## REQUIRED WORK
Transcribe the material exactly. Images do not belong in the copy.

## RECORD SET
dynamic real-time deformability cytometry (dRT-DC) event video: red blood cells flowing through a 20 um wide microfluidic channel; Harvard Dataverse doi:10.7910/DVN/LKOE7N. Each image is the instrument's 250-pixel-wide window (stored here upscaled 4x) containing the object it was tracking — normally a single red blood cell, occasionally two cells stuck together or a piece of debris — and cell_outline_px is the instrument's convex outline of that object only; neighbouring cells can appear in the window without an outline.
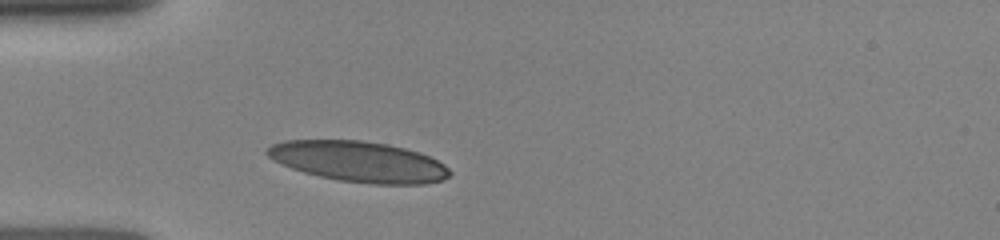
{"species": "human", "species_latin": "Homo sapiens", "temperature_condition": "room temperature", "stored_images_in_passage": 1, "camera_frame_rate_fps": 3000, "um_per_image_px": 0.085, "donor": {"sex": "female"}, "frame": {"image": 1, "passage_image": 1, "time_ms": 0.0, "image_size_px": [1000, 240], "cell_outline_px": [[452, 172], [444, 180], [424, 184], [372, 184], [336, 180], [304, 172], [292, 168], [268, 156], [264, 152], [272, 144], [284, 140], [360, 140], [388, 144], [420, 152], [444, 164]], "centroid_in_image_um": [30.52, 13.74], "position_along_channel_um": 54.5, "area_um2": 43.12}}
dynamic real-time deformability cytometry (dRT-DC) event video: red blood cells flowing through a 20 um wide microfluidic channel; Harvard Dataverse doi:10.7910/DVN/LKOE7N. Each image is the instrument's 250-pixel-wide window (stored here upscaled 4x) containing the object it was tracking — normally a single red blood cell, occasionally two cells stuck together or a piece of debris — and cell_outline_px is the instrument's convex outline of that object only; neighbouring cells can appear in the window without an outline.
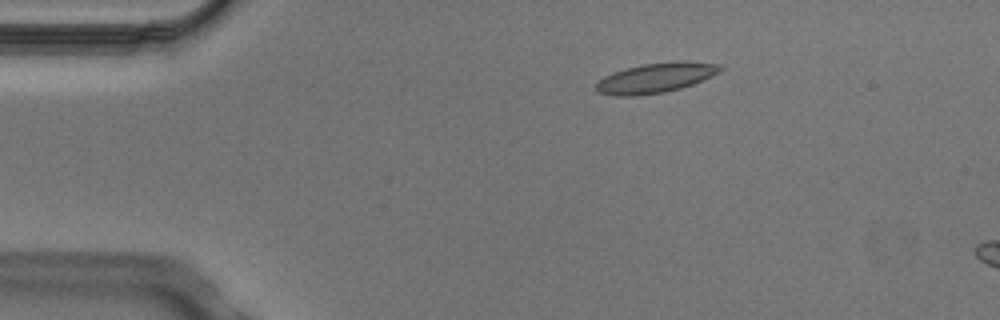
{"species": "Egyptian fruit bat (a non-hibernating species)", "species_latin": "Rousettus aegyptiacus", "temperature_condition": "cold", "stored_images_in_passage": 5, "camera_frame_rate_fps": 3000, "um_per_image_px": 0.085, "animal": {"sex": "male"}, "frame": {"image": 1, "passage_image": 3, "time_ms": 0.667, "image_size_px": [1000, 320], "cell_outline_px": [[724, 68], [720, 72], [712, 76], [692, 84], [680, 88], [664, 92], [636, 96], [612, 96], [596, 92], [596, 84], [604, 76], [612, 72], [644, 64], [676, 60], [688, 60], [720, 64]], "centroid_in_image_um": [55.76, 6.61], "position_along_channel_um": 29.2, "area_um2": 21.85}}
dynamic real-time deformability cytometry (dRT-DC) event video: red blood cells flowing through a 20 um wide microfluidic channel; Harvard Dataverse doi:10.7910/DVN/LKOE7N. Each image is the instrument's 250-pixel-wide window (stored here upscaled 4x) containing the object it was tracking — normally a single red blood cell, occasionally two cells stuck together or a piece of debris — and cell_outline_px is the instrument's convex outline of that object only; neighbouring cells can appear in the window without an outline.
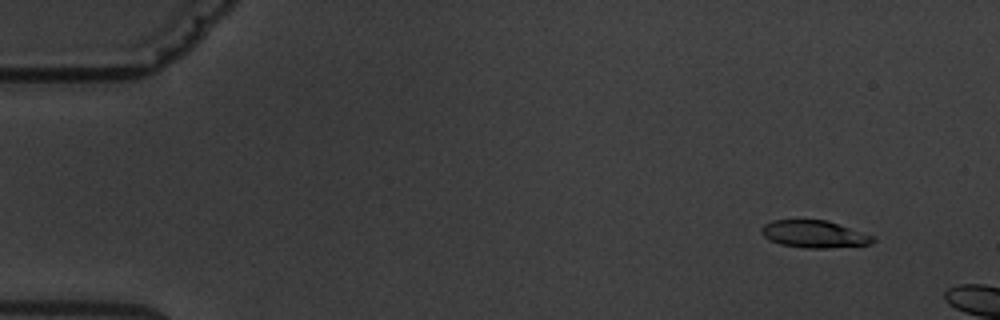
{"species": "common noctule bat (a hibernating species)", "species_latin": "Nyctalus noctula", "temperature_condition": "warm", "stored_images_in_passage": 3, "camera_frame_rate_fps": 3000, "um_per_image_px": 0.085, "animal": {"sex": "male", "body_mass_g": 19.5, "forearm_length_mm": 54.6}, "frame": {"image": 1, "passage_image": 2, "time_ms": 1.0, "image_size_px": [1000, 320], "cell_outline_px": [[876, 240], [872, 244], [828, 248], [804, 248], [780, 244], [764, 236], [760, 232], [760, 228], [764, 224], [772, 220], [828, 220], [876, 236]], "centroid_in_image_um": [69.25, 19.9], "position_along_channel_um": 15.7, "area_um2": 17.92}}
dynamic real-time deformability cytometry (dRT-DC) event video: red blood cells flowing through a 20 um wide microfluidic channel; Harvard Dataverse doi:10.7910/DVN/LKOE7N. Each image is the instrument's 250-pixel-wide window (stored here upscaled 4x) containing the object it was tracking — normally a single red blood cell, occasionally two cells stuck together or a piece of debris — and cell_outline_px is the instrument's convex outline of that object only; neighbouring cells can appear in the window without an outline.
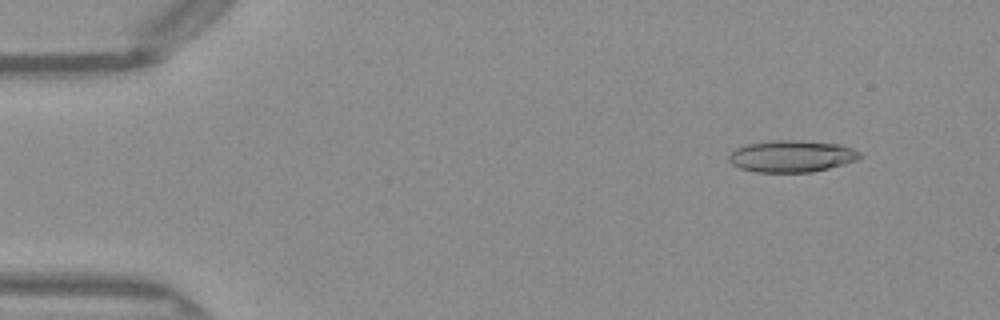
{"species": "Egyptian fruit bat (a non-hibernating species)", "species_latin": "Rousettus aegyptiacus", "temperature_condition": "warm", "stored_images_in_passage": 50, "camera_frame_rate_fps": 3000, "um_per_image_px": 0.085, "frame": {"image": 1, "passage_image": 5, "time_ms": 1.333, "image_size_px": [1000, 320], "cell_outline_px": [[864, 156], [856, 160], [844, 164], [812, 172], [756, 172], [740, 168], [732, 164], [728, 160], [728, 156], [736, 148], [748, 144], [772, 140], [800, 140], [840, 144], [852, 148], [860, 152]], "centroid_in_image_um": [67.31, 13.27], "position_along_channel_um": 17.7, "area_um2": 24.33}}
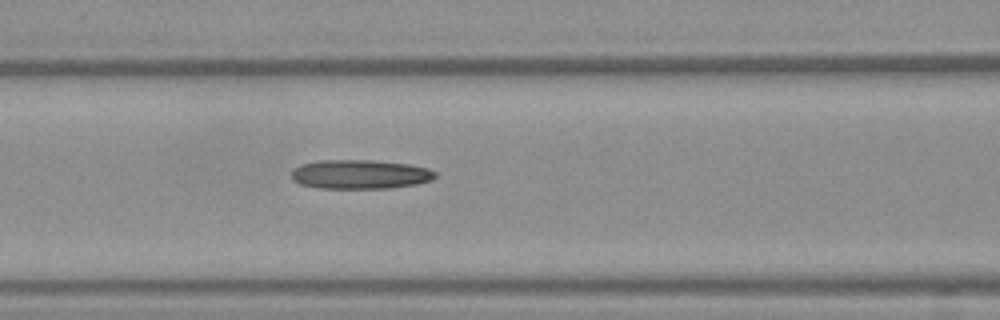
{"frame": {"image": 2, "passage_image": 21, "time_ms": 6.667, "image_size_px": [1000, 320], "cell_outline_px": [[436, 176], [432, 180], [416, 184], [388, 188], [320, 188], [300, 184], [292, 180], [292, 172], [296, 168], [304, 164], [320, 160], [372, 160], [408, 164], [428, 168], [436, 172]], "centroid_in_image_um": [30.63, 14.82], "position_along_channel_um": 136.0, "area_um2": 24.28}}
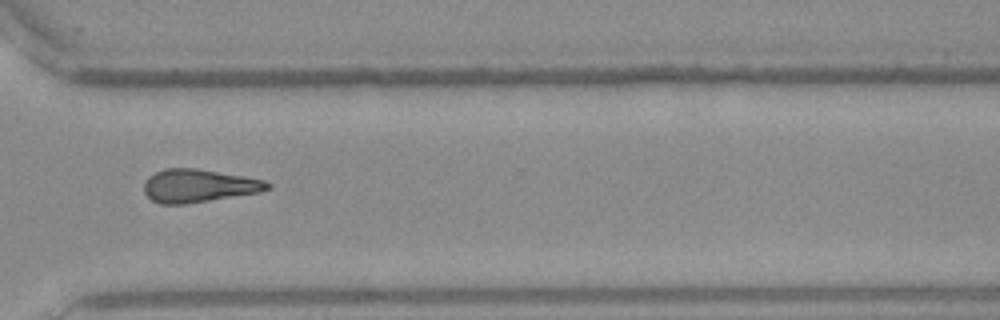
{"frame": {"image": 3, "passage_image": 37, "time_ms": 12.0, "image_size_px": [1000, 320], "cell_outline_px": [[272, 188], [260, 192], [184, 204], [160, 204], [152, 200], [144, 192], [144, 184], [148, 176], [164, 168], [196, 168], [244, 176], [264, 180], [272, 184]], "centroid_in_image_um": [16.89, 15.78], "position_along_channel_um": 353.7, "area_um2": 23.76}}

## RESPONSE BELOW
dynamic real-time deformability cytometry (dRT-DC) event video: red blood cells flowing through a 20 um wide microfluidic channel; Harvard Dataverse doi:10.7910/DVN/LKOE7N. Each image is the instrument's 250-pixel-wide window (stored here upscaled 4x) containing the object it was tracking — normally a single red blood cell, occasionally two cells stuck together or a piece of debris — and cell_outline_px is the instrument's convex outline of that object only; neighbouring cells can appear in the window without an outline.
{"species": "human", "species_latin": "Homo sapiens", "temperature_condition": "room temperature", "stored_images_in_passage": 1, "camera_frame_rate_fps": 3000, "um_per_image_px": 0.085, "donor": {"sex": "female"}, "frame": {"image": 1, "passage_image": 1, "time_ms": 0.0, "image_size_px": [1000, 240], "cell_outline_px": [[452, 172], [444, 180], [424, 184], [372, 184], [336, 180], [304, 172], [292, 168], [268, 156], [264, 152], [272, 144], [284, 140], [360, 140], [388, 144], [420, 152], [444, 164]], "centroid_in_image_um": [30.52, 13.74], "position_along_channel_um": 54.5, "area_um2": 43.12}}
dynamic real-time deformability cytometry (dRT-DC) event video: red blood cells flowing through a 20 um wide microfluidic channel; Harvard Dataverse doi:10.7910/DVN/LKOE7N. Each image is the instrument's 250-pixel-wide window (stored here upscaled 4x) containing the object it was tracking — normally a single red blood cell, occasionally two cells stuck together or a piece of debris — and cell_outline_px is the instrument's convex outline of that object only; neighbouring cells can appear in the window without an outline.
{"species": "Egyptian fruit bat (a non-hibernating species)", "species_latin": "Rousettus aegyptiacus", "temperature_condition": "cold", "stored_images_in_passage": 5, "camera_frame_rate_fps": 3000, "um_per_image_px": 0.085, "animal": {"sex": "male"}, "frame": {"image": 1, "passage_image": 3, "time_ms": 0.667, "image_size_px": [1000, 320], "cell_outline_px": [[724, 68], [720, 72], [712, 76], [692, 84], [680, 88], [664, 92], [636, 96], [612, 96], [596, 92], [596, 84], [604, 76], [612, 72], [644, 64], [676, 60], [688, 60], [720, 64]], "centroid_in_image_um": [55.76, 6.61], "position_along_channel_um": 29.2, "area_um2": 21.85}}
dynamic real-time deformability cytometry (dRT-DC) event video: red blood cells flowing through a 20 um wide microfluidic channel; Harvard Dataverse doi:10.7910/DVN/LKOE7N. Each image is the instrument's 250-pixel-wide window (stored here upscaled 4x) containing the object it was tracking — normally a single red blood cell, occasionally two cells stuck together or a piece of debris — and cell_outline_px is the instrument's convex outline of that object only; neighbouring cells can appear in the window without an outline.
{"species": "common noctule bat (a hibernating species)", "species_latin": "Nyctalus noctula", "temperature_condition": "warm", "stored_images_in_passage": 3, "camera_frame_rate_fps": 3000, "um_per_image_px": 0.085, "animal": {"sex": "male", "body_mass_g": 19.5, "forearm_length_mm": 54.6}, "frame": {"image": 1, "passage_image": 2, "time_ms": 1.0, "image_size_px": [1000, 320], "cell_outline_px": [[876, 240], [872, 244], [828, 248], [804, 248], [780, 244], [764, 236], [760, 232], [760, 228], [764, 224], [772, 220], [828, 220], [876, 236]], "centroid_in_image_um": [69.25, 19.9], "position_along_channel_um": 15.7, "area_um2": 17.92}}
dynamic real-time deformability cytometry (dRT-DC) event video: red blood cells flowing through a 20 um wide microfluidic channel; Harvard Dataverse doi:10.7910/DVN/LKOE7N. Each image is the instrument's 250-pixel-wide window (stored here upscaled 4x) containing the object it was tracking — normally a single red blood cell, occasionally two cells stuck together or a piece of debris — and cell_outline_px is the instrument's convex outline of that object only; neighbouring cells can appear in the window without an outline.
{"species": "Egyptian fruit bat (a non-hibernating species)", "species_latin": "Rousettus aegyptiacus", "temperature_condition": "warm", "stored_images_in_passage": 50, "camera_frame_rate_fps": 3000, "um_per_image_px": 0.085, "frame": {"image": 1, "passage_image": 5, "time_ms": 1.333, "image_size_px": [1000, 320], "cell_outline_px": [[864, 156], [856, 160], [844, 164], [812, 172], [756, 172], [740, 168], [732, 164], [728, 160], [728, 156], [736, 148], [748, 144], [772, 140], [800, 140], [840, 144], [852, 148], [860, 152]], "centroid_in_image_um": [67.31, 13.27], "position_along_channel_um": 17.7, "area_um2": 24.33}}
{"frame": {"image": 2, "passage_image": 21, "time_ms": 6.667, "image_size_px": [1000, 320], "cell_outline_px": [[436, 176], [432, 180], [416, 184], [388, 188], [320, 188], [300, 184], [292, 180], [292, 172], [296, 168], [304, 164], [320, 160], [372, 160], [408, 164], [428, 168], [436, 172]], "centroid_in_image_um": [30.63, 14.82], "position_along_channel_um": 136.0, "area_um2": 24.28}}
{"frame": {"image": 3, "passage_image": 37, "time_ms": 12.0, "image_size_px": [1000, 320], "cell_outline_px": [[272, 188], [260, 192], [184, 204], [160, 204], [152, 200], [144, 192], [144, 184], [148, 176], [164, 168], [196, 168], [244, 176], [264, 180], [272, 184]], "centroid_in_image_um": [16.89, 15.78], "position_along_channel_um": 353.7, "area_um2": 23.76}}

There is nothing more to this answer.